Two Palestinians were killed and several others injured on Sunday evening when Israeli artillery shelled the al‑Joren area of Jabalia town in northern Gaza, while two infants died from malnutrition as the devastated Gaza Strip remains under a deadly siege amidst constant Israeli violations.
The Israeli army shelled a densely populated section of Jabalia al‑Balad, where families displaced from earlier attacks have been sheltering, killing two Palestinians and injuring several others.
Emergency crews said they were unable to reach all the wounded because access roads remain destroyed and Israeli fire continues in the area.
In addition, two Palestinian infants; Wassim Hammouda, 1, and two‑month‑old Sanad al‑Sharif, died from malnutrition at Al‑Aqsa Hospital in Deir al‑Balah, in central Gaza.
Their deaths come as the Israeli blockade continues to restrict the entry of food, medicine, and essential supplies into the besieged Strip.
The latest developments came as Israel imposed a full closure on all crossings in the occupied Palestinian territories, including the Rafah crossing with Egypt, deepening fears of a renewed famine in the Gaza Strip.
The closure, announced Saturday and effective Sunday, halts the movement of goods and people at a time when Gaza’s population is already facing severe shortages of food, fuel, and medicine.
Israeli authorities linked the shutdown to the joint U.S.–Israeli military offensive launched against Iran, but humanitarian agencies warn that the decision effectively cuts off Gaza’s last remaining supply routes.
Breaking: Israel escalates its attacks on Palestinians — two people were killed and several others injured in an Israeli artillery strike targeting the Al-Jarn area in Jabalia al-Balad, northern Gaza.
-Footage from a previous crime. pic.twitter.com/AswvvDVOXy— Ramy Abdu| رامي عبده (@RamAbdu) March 1, 2026
Israel’s Coordinator of Government Activities in the Territories said the closure applies to all crossings with the occupied West Bank and Gaza, including Rafah, “until further notice.”
Humanitarian officials stress that the move threatens to choke off essential supplies in a territory almost entirely dependent on what enters through these crossings.
The shutdown follows months of deliberate restrictions that have already pushed large parts of Gaza to the brink of starvation.
Since the declared “ceasefire” on October 11, 2025, the cumulative toll has risen to 629 Palestinians killed and 1,693 injured, with 735 bodies recovered from destroyed areas. The overall death toll since October 7, 2023, has reached 72,096 killed and 171,791 injured. These numbers align with casualty patterns reported by major Palestinian and international outlets documenting the inability of rescue teams to reach bombed neighborhoods amid ongoing Israeli operations.

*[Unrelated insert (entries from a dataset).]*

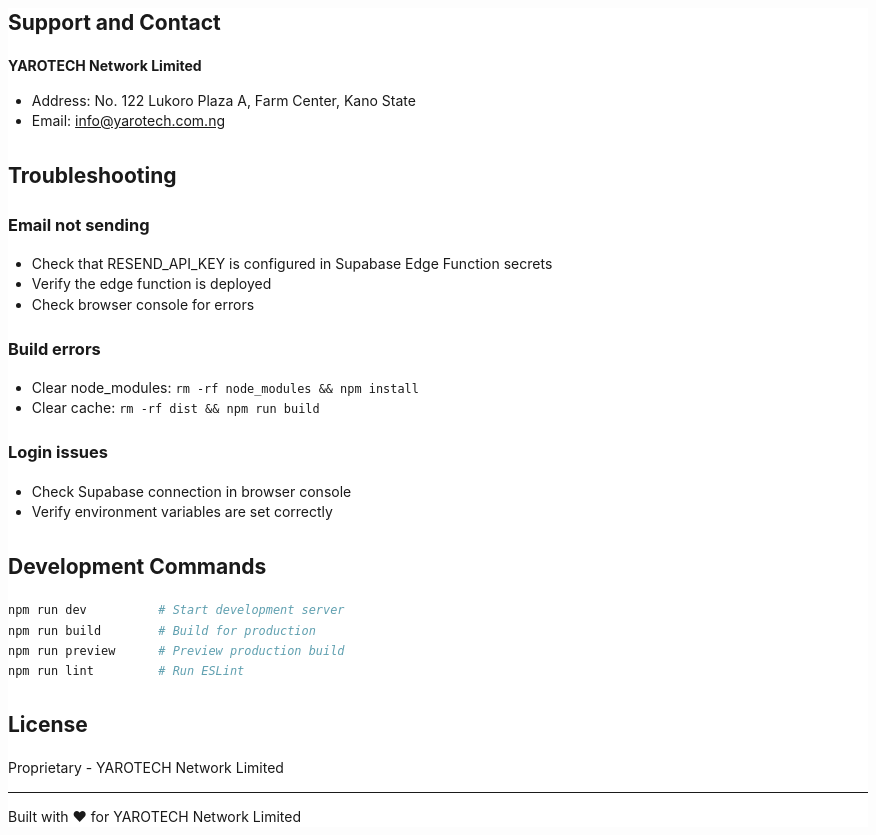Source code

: ## Support and Contact

**YAROTECH Network Limited**
- Address: No. 122 Lukoro Plaza A, Farm Center, Kano State
- Email: info@yarotech.com.ng

## Troubleshooting

### Email not sending
- Check that RESEND_API_KEY is configured in Supabase Edge Function secrets
- Verify the edge function is deployed
- Check browser console for errors

### Build errors
- Clear node_modules: `rm -rf node_modules && npm install`
- Clear cache: `rm -rf dist && npm run build`

### Login issues
- Check Supabase connection in browser console
- Verify environment variables are set correctly

## Development Commands

```bash
npm run dev          # Start development server
npm run build        # Build for production
npm run preview      # Preview production build
npm run lint         # Run ESLint
```

## License

Proprietary - YAROTECH Network Limited

---

Built with ❤️ for YAROTECH Network Limited
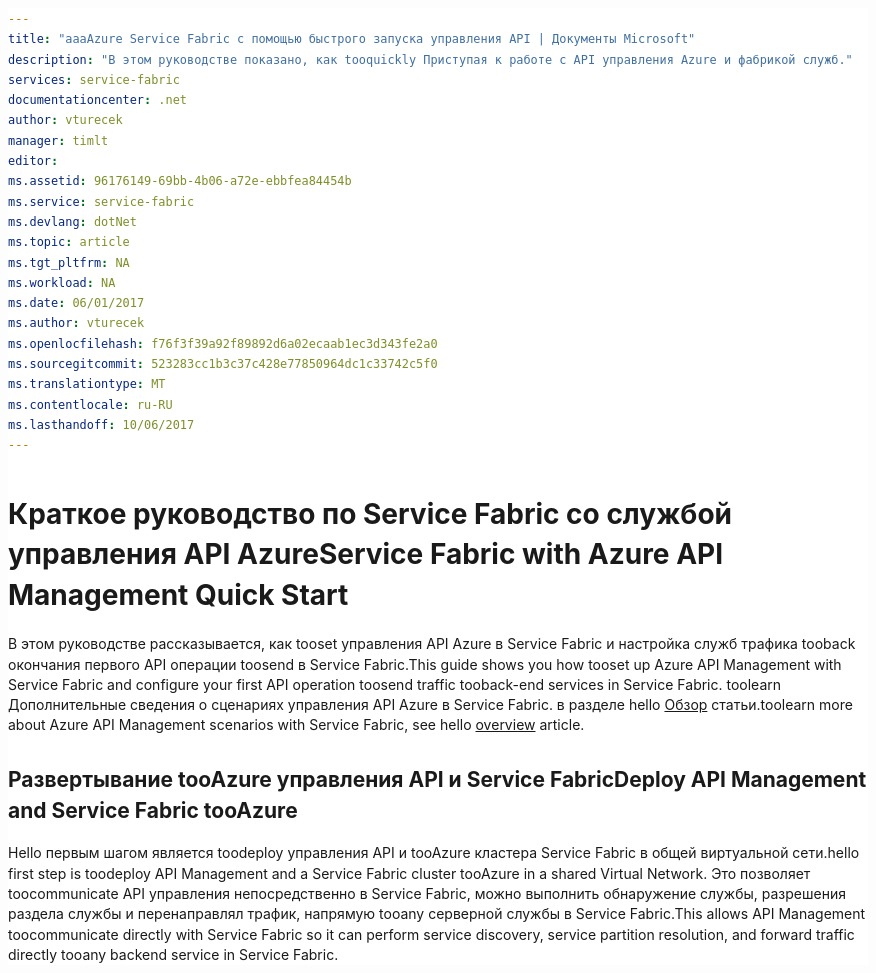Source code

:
 ```yaml
---
title: "aaaAzure Service Fabric с помощью быстрого запуска управления API | Документы Microsoft"
description: "В этом руководстве показано, как tooquickly Приступая к работе с API управления Azure и фабрикой служб."
services: service-fabric
documentationcenter: .net
author: vturecek
manager: timlt
editor: 
ms.assetid: 96176149-69bb-4b06-a72e-ebbfea84454b
ms.service: service-fabric
ms.devlang: dotNet
ms.topic: article
ms.tgt_pltfrm: NA
ms.workload: NA
ms.date: 06/01/2017
ms.author: vturecek
ms.openlocfilehash: f76f3f39a92f89892d6a02ecaab1ec3d343fe2a0
ms.sourcegitcommit: 523283cc1b3c37c428e77850964dc1c33742c5f0
ms.translationtype: MT
ms.contentlocale: ru-RU
ms.lasthandoff: 10/06/2017
---
```

# <a name="service-fabric-with-azure-api-management-quick-start"></a><span data-ttu-id="e98b2-103">Краткое руководство по Service Fabric со службой управления API Azure</span><span class="sxs-lookup"><span data-stu-id="e98b2-103">Service Fabric with Azure API Management Quick Start</span></span>

<span data-ttu-id="e98b2-104">В этом руководстве рассказывается, как tooset управления API Azure в Service Fabric и настройка служб трафика tooback окончания первого API операции toosend в Service Fabric.</span><span class="sxs-lookup"><span data-stu-id="e98b2-104">This guide shows you how tooset up Azure API Management with Service Fabric and configure your first API operation toosend traffic tooback-end services in Service Fabric.</span></span> <span data-ttu-id="e98b2-105">toolearn Дополнительные сведения о сценариях управления API Azure в Service Fabric. в разделе hello [Обзор](service-fabric-api-management-overview.md) статьи.</span><span class="sxs-lookup"><span data-stu-id="e98b2-105">toolearn more about Azure API Management scenarios with Service Fabric, see hello [overview](service-fabric-api-management-overview.md) article.</span></span> 

## <a name="deploy-api-management-and-service-fabric-tooazure"></a><span data-ttu-id="e98b2-106">Развертывание tooAzure управления API и Service Fabric</span><span class="sxs-lookup"><span data-stu-id="e98b2-106">Deploy API Management and Service Fabric tooAzure</span></span>

<span data-ttu-id="e98b2-107">Hello первым шагом является toodeploy управления API и tooAzure кластера Service Fabric в общей виртуальной сети.</span><span class="sxs-lookup"><span data-stu-id="e98b2-107">hello first step is toodeploy API Management and a Service Fabric cluster tooAzure in a shared Virtual Network.</span></span> <span data-ttu-id="e98b2-108">Это позволяет toocommunicate API управления непосредственно в Service Fabric, можно выполнить обнаружение службы, разрешения раздела службы и перенаправлял трафик, напрямую tooany серверной службы в Service Fabric.</span><span class="sxs-lookup"><span data-stu-id="e98b2-108">This allows API Management toocommunicate directly with Service Fabric so it can perform service discovery, service partition resolution, and forward traffic directly tooany backend service in Service Fabric.</span></span>
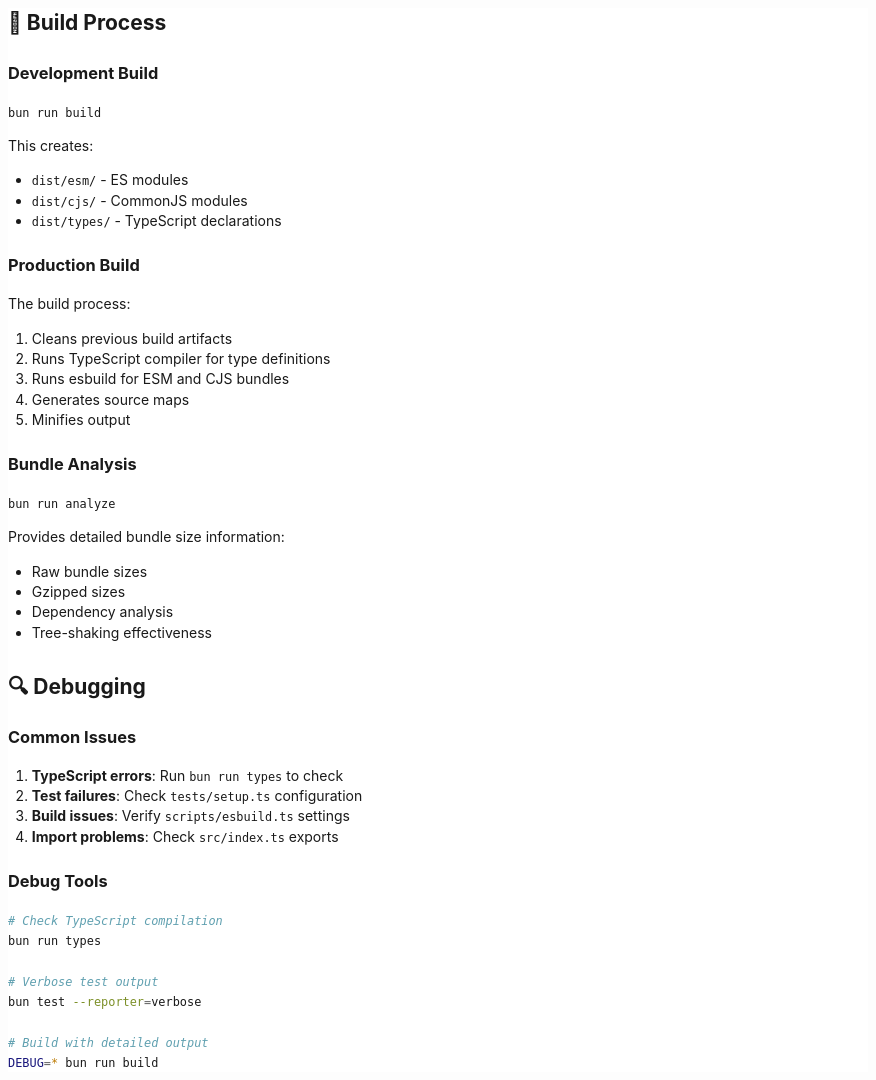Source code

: ## 🚀 Build Process

### Development Build

```bash
bun run build
```

This creates:

- `dist/esm/` - ES modules
- `dist/cjs/` - CommonJS modules
- `dist/types/` - TypeScript declarations

### Production Build

The build process:

1. Cleans previous build artifacts
2. Runs TypeScript compiler for type definitions
3. Runs esbuild for ESM and CJS bundles
4. Generates source maps
5. Minifies output

### Bundle Analysis

```bash
bun run analyze
```

Provides detailed bundle size information:

- Raw bundle sizes
- Gzipped sizes
- Dependency analysis
- Tree-shaking effectiveness

## 🔍 Debugging

### Common Issues

1. **TypeScript errors**: Run `bun run types` to check
2. **Test failures**: Check `tests/setup.ts` configuration
3. **Build issues**: Verify `scripts/esbuild.ts` settings
4. **Import problems**: Check `src/index.ts` exports

### Debug Tools

```bash
# Check TypeScript compilation
bun run types

# Verbose test output
bun test --reporter=verbose

# Build with detailed output
DEBUG=* bun run build
```

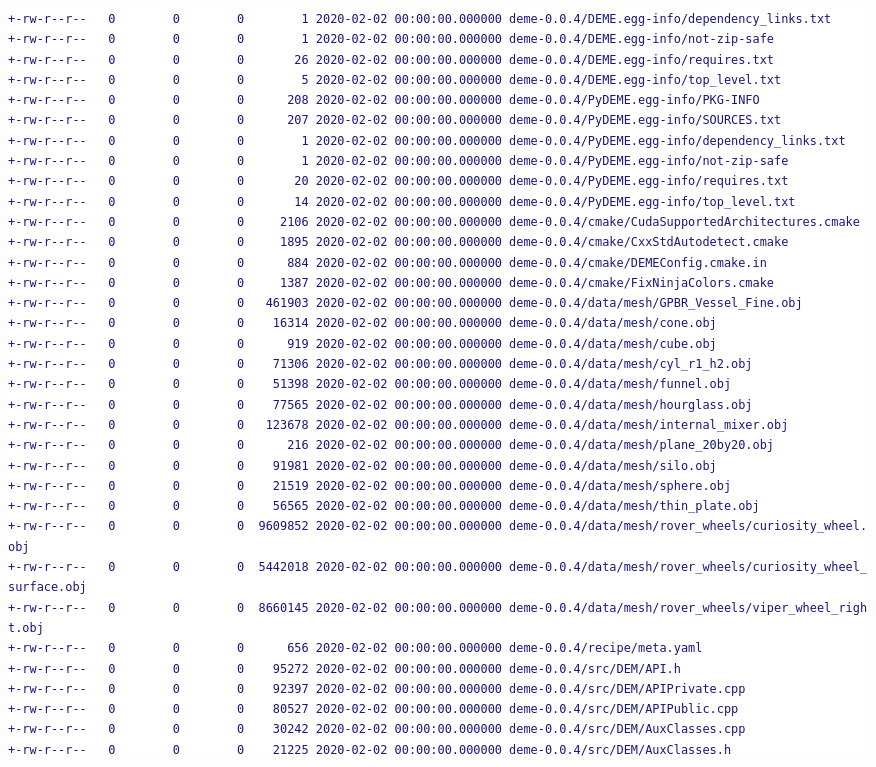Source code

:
 ```diff
+-rw-r--r--   0        0        0        1 2020-02-02 00:00:00.000000 deme-0.0.4/DEME.egg-info/dependency_links.txt
+-rw-r--r--   0        0        0        1 2020-02-02 00:00:00.000000 deme-0.0.4/DEME.egg-info/not-zip-safe
+-rw-r--r--   0        0        0       26 2020-02-02 00:00:00.000000 deme-0.0.4/DEME.egg-info/requires.txt
+-rw-r--r--   0        0        0        5 2020-02-02 00:00:00.000000 deme-0.0.4/DEME.egg-info/top_level.txt
+-rw-r--r--   0        0        0      208 2020-02-02 00:00:00.000000 deme-0.0.4/PyDEME.egg-info/PKG-INFO
+-rw-r--r--   0        0        0      207 2020-02-02 00:00:00.000000 deme-0.0.4/PyDEME.egg-info/SOURCES.txt
+-rw-r--r--   0        0        0        1 2020-02-02 00:00:00.000000 deme-0.0.4/PyDEME.egg-info/dependency_links.txt
+-rw-r--r--   0        0        0        1 2020-02-02 00:00:00.000000 deme-0.0.4/PyDEME.egg-info/not-zip-safe
+-rw-r--r--   0        0        0       20 2020-02-02 00:00:00.000000 deme-0.0.4/PyDEME.egg-info/requires.txt
+-rw-r--r--   0        0        0       14 2020-02-02 00:00:00.000000 deme-0.0.4/PyDEME.egg-info/top_level.txt
+-rw-r--r--   0        0        0     2106 2020-02-02 00:00:00.000000 deme-0.0.4/cmake/CudaSupportedArchitectures.cmake
+-rw-r--r--   0        0        0     1895 2020-02-02 00:00:00.000000 deme-0.0.4/cmake/CxxStdAutodetect.cmake
+-rw-r--r--   0        0        0      884 2020-02-02 00:00:00.000000 deme-0.0.4/cmake/DEMEConfig.cmake.in
+-rw-r--r--   0        0        0     1387 2020-02-02 00:00:00.000000 deme-0.0.4/cmake/FixNinjaColors.cmake
+-rw-r--r--   0        0        0   461903 2020-02-02 00:00:00.000000 deme-0.0.4/data/mesh/GPBR_Vessel_Fine.obj
+-rw-r--r--   0        0        0    16314 2020-02-02 00:00:00.000000 deme-0.0.4/data/mesh/cone.obj
+-rw-r--r--   0        0        0      919 2020-02-02 00:00:00.000000 deme-0.0.4/data/mesh/cube.obj
+-rw-r--r--   0        0        0    71306 2020-02-02 00:00:00.000000 deme-0.0.4/data/mesh/cyl_r1_h2.obj
+-rw-r--r--   0        0        0    51398 2020-02-02 00:00:00.000000 deme-0.0.4/data/mesh/funnel.obj
+-rw-r--r--   0        0        0    77565 2020-02-02 00:00:00.000000 deme-0.0.4/data/mesh/hourglass.obj
+-rw-r--r--   0        0        0   123678 2020-02-02 00:00:00.000000 deme-0.0.4/data/mesh/internal_mixer.obj
+-rw-r--r--   0        0        0      216 2020-02-02 00:00:00.000000 deme-0.0.4/data/mesh/plane_20by20.obj
+-rw-r--r--   0        0        0    91981 2020-02-02 00:00:00.000000 deme-0.0.4/data/mesh/silo.obj
+-rw-r--r--   0        0        0    21519 2020-02-02 00:00:00.000000 deme-0.0.4/data/mesh/sphere.obj
+-rw-r--r--   0        0        0    56565 2020-02-02 00:00:00.000000 deme-0.0.4/data/mesh/thin_plate.obj
+-rw-r--r--   0        0        0  9609852 2020-02-02 00:00:00.000000 deme-0.0.4/data/mesh/rover_wheels/curiosity_wheel.obj
+-rw-r--r--   0        0        0  5442018 2020-02-02 00:00:00.000000 deme-0.0.4/data/mesh/rover_wheels/curiosity_wheel_surface.obj
+-rw-r--r--   0        0        0  8660145 2020-02-02 00:00:00.000000 deme-0.0.4/data/mesh/rover_wheels/viper_wheel_right.obj
+-rw-r--r--   0        0        0      656 2020-02-02 00:00:00.000000 deme-0.0.4/recipe/meta.yaml
+-rw-r--r--   0        0        0    95272 2020-02-02 00:00:00.000000 deme-0.0.4/src/DEM/API.h
+-rw-r--r--   0        0        0    92397 2020-02-02 00:00:00.000000 deme-0.0.4/src/DEM/APIPrivate.cpp
+-rw-r--r--   0        0        0    80527 2020-02-02 00:00:00.000000 deme-0.0.4/src/DEM/APIPublic.cpp
+-rw-r--r--   0        0        0    30242 2020-02-02 00:00:00.000000 deme-0.0.4/src/DEM/AuxClasses.cpp
+-rw-r--r--   0        0        0    21225 2020-02-02 00:00:00.000000 deme-0.0.4/src/DEM/AuxClasses.h
```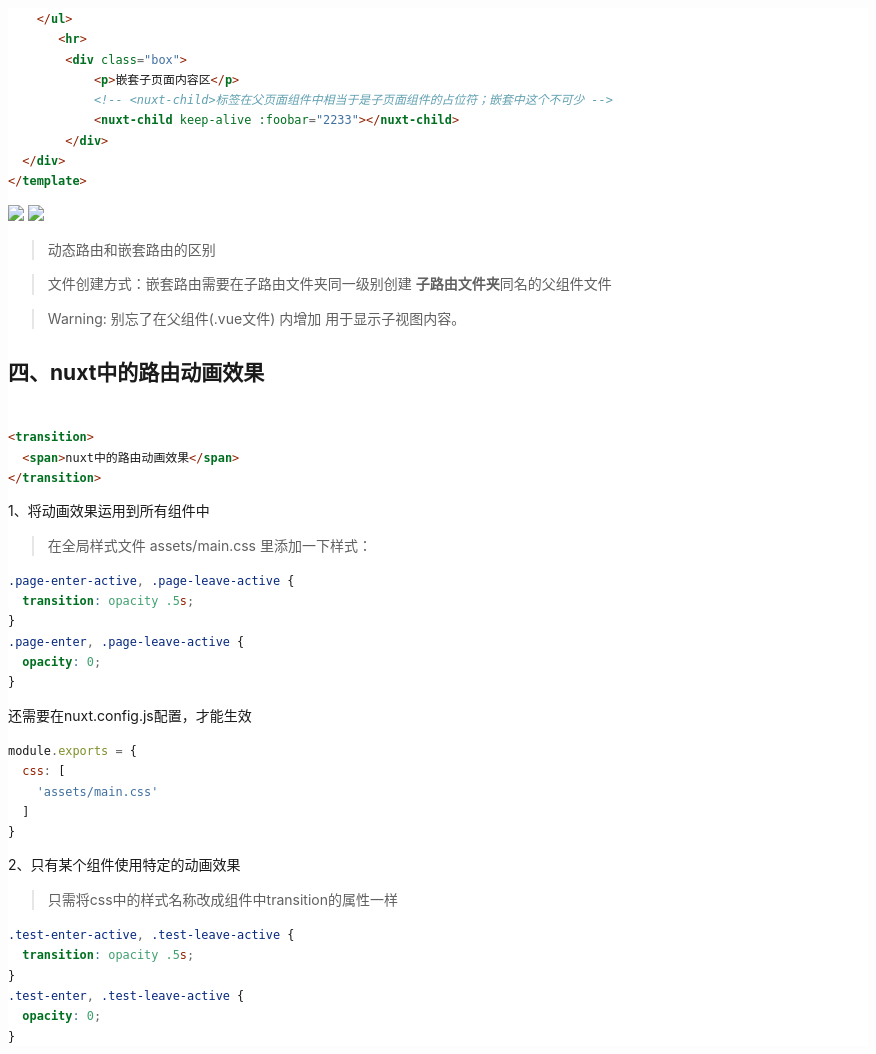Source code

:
 ```html
    </ul>
       <hr>
        <div class="box">
            <p>嵌套子页面内容区</p>
            <!-- <nuxt-child>标签在父页面组件中相当于是子页面组件的占位符；嵌套中这个不可少 -->
            <nuxt-child keep-alive :foobar="2233"></nuxt-child>
        </div>
  </div>
</template>
```
 ![](https://oscimg.oschina.net/oscnet/up-1bf7ef72dbb76b6f3df2ac730c381502ce5.png)
 ![](https://oscimg.oschina.net/oscnet/up-3f7ca2fed2c9e2097face9b460597db53ad.png)
> 动态路由和嵌套路由的区别

> 文件创建方式：嵌套路由需要在子路由文件夹同一级别创建 **子路由文件夹**同名的父组件文件

> Warning: 别忘了在父组件(.vue文件) 内增加 <nuxt-child/> 用于显示子视图内容。

## 四、nuxt中的路由动画效果
```html

<transition>
  <span>nuxt中的路由动画效果</span>
</transition>

```

1、将动画效果运用到所有组件中
> 在全局样式文件 assets/main.css 里添加一下样式：
```css
.page-enter-active, .page-leave-active {
  transition: opacity .5s;
}
.page-enter, .page-leave-active {
  opacity: 0;
}
```

还需要在nuxt.config.js配置，才能生效
```js
module.exports = {
  css: [
    'assets/main.css'
  ]
}
```

2、只有某个组件使用特定的动画效果
> 只需将css中的样式名称改成组件中transition的属性一样

```css
.test-enter-active, .test-leave-active {
  transition: opacity .5s;
}
.test-enter, .test-leave-active {
  opacity: 0;
}
```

Humanitarian organizations warn that the renewed closure of crossings risks accelerating famine conditions.
Previous periods of tightened blockade have led to widespread hunger, with families surviving on minimal food distributions and makeshift aid channels.
The latest shutdown, combined with continued bombardment, threatens to deepen the crisis at a moment when Gaza’s health system, food networks, and civil‑defense infrastructure are already near total collapse.
Bodies remain under collapsed buildings and in open streets in northern Gaza, where emergency workers say they cannot reach many of the wounded due to ongoing shelling and the destruction of roads.